Exercise materials START

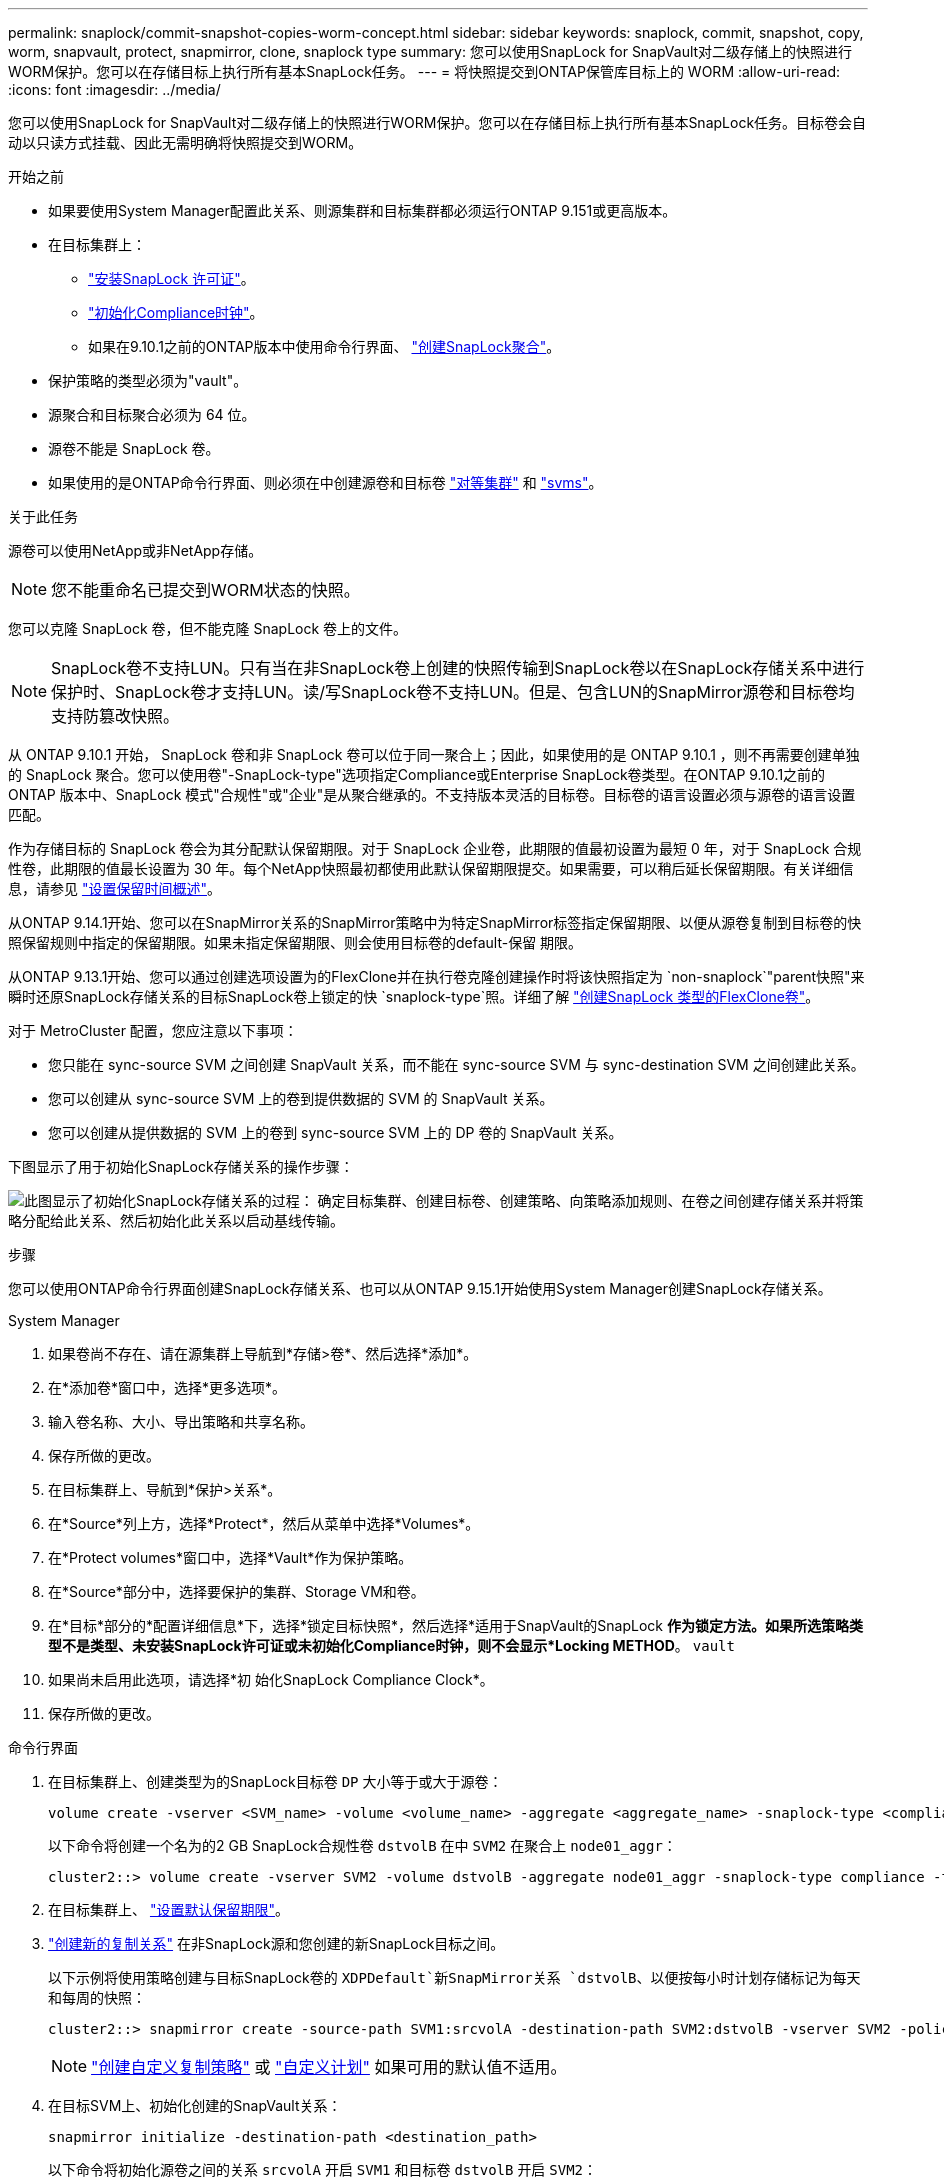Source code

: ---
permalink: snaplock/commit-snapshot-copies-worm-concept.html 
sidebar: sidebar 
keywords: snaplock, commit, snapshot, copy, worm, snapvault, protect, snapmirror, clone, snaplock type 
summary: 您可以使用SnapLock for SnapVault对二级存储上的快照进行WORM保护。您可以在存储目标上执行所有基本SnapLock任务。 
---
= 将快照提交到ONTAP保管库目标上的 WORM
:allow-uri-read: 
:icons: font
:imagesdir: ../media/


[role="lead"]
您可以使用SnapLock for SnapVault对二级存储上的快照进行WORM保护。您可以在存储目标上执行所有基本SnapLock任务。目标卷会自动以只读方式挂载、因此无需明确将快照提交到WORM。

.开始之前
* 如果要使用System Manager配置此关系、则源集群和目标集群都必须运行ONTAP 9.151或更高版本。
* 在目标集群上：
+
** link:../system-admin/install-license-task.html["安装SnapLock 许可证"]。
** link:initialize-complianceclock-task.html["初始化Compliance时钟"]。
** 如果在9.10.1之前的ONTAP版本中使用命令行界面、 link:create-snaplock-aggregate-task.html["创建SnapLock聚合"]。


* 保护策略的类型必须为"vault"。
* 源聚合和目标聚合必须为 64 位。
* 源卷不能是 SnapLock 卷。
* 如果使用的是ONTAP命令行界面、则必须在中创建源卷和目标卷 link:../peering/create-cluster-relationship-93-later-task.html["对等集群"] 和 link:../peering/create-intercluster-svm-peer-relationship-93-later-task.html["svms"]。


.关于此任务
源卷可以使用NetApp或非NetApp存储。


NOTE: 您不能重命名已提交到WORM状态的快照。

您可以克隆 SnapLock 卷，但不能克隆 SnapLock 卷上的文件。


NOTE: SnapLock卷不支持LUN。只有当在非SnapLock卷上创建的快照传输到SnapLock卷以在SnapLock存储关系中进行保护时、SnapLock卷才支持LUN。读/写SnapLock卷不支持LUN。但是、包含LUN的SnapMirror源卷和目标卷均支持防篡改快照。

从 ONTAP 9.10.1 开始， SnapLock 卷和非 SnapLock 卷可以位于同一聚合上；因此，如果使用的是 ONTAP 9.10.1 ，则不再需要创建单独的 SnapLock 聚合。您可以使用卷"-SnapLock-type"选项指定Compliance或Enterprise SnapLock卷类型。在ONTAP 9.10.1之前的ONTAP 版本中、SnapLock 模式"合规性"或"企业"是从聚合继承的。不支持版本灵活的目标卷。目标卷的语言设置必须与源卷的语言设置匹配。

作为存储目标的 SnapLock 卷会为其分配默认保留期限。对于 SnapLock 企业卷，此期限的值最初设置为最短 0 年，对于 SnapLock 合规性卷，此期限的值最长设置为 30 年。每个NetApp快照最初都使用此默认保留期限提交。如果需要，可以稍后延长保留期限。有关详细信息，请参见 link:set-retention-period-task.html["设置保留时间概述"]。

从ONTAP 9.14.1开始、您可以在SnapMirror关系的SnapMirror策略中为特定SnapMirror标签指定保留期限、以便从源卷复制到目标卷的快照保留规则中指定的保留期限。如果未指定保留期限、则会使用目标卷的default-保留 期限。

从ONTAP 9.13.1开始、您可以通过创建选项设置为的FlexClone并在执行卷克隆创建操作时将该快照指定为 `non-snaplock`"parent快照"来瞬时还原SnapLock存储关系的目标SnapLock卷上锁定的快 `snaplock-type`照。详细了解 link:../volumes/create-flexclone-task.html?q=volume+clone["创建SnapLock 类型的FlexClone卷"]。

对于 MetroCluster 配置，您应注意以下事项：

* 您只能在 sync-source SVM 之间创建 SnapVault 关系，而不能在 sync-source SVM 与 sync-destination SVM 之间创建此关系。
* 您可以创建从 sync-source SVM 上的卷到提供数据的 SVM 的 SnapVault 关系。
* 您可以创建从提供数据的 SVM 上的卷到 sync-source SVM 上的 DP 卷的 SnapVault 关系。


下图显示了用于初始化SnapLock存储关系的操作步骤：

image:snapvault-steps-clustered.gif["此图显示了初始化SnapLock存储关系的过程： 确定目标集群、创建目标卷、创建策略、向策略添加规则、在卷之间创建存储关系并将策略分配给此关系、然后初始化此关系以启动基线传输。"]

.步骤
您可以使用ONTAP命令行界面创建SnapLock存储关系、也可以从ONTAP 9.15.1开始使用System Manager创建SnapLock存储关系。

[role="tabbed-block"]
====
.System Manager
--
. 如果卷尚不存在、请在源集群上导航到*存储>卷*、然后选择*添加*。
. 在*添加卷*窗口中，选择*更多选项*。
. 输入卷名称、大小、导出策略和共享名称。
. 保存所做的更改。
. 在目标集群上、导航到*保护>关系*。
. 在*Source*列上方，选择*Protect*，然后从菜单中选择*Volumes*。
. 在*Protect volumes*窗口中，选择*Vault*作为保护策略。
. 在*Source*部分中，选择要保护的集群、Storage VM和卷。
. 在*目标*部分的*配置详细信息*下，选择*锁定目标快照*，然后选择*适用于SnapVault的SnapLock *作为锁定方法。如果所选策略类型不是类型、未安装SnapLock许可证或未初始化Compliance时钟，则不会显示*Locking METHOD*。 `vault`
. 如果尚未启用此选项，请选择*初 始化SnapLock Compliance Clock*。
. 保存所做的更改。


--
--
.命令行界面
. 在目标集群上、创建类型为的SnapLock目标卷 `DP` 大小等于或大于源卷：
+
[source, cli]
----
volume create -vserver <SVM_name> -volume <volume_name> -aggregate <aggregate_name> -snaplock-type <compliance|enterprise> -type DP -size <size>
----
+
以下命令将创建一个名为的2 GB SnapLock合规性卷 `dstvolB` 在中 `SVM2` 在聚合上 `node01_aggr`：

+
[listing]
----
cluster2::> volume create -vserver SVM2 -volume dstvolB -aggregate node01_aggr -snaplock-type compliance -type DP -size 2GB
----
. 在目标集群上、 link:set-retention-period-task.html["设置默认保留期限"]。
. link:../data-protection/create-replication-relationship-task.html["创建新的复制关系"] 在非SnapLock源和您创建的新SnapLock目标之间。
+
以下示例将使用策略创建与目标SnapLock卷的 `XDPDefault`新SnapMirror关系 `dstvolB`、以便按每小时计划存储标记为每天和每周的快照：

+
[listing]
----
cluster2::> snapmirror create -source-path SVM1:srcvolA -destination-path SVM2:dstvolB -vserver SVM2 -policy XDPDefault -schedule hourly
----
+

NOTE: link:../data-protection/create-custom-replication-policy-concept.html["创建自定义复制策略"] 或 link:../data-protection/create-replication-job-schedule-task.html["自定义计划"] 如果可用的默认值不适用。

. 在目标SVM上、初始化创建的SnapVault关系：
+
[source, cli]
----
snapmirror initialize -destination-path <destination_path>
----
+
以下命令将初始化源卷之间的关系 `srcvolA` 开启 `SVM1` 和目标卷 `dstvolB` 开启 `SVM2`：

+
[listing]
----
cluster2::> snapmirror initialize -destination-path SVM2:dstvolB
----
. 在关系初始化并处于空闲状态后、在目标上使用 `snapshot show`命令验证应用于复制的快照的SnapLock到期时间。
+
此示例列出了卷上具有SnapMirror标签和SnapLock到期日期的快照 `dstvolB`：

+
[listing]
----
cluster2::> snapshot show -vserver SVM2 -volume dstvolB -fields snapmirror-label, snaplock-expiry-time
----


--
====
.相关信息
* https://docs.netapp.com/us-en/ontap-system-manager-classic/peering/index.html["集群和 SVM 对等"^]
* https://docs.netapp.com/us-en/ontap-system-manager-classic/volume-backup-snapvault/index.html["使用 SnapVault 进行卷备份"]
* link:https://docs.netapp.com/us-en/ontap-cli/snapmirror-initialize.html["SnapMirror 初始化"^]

Exercise materials END

**What you have to do:** When a line in the data holds the word "classic", show that line.

**Result:**
* https://docs.netapp.com/us-en/ontap-system-manager-classic/peering/index.html["集群和 SVM 对等"^]
* https://docs.netapp.com/us-en/ontap-system-manager-classic/volume-backup-snapvault/index.html["使用 SnapVault 进行卷备份"]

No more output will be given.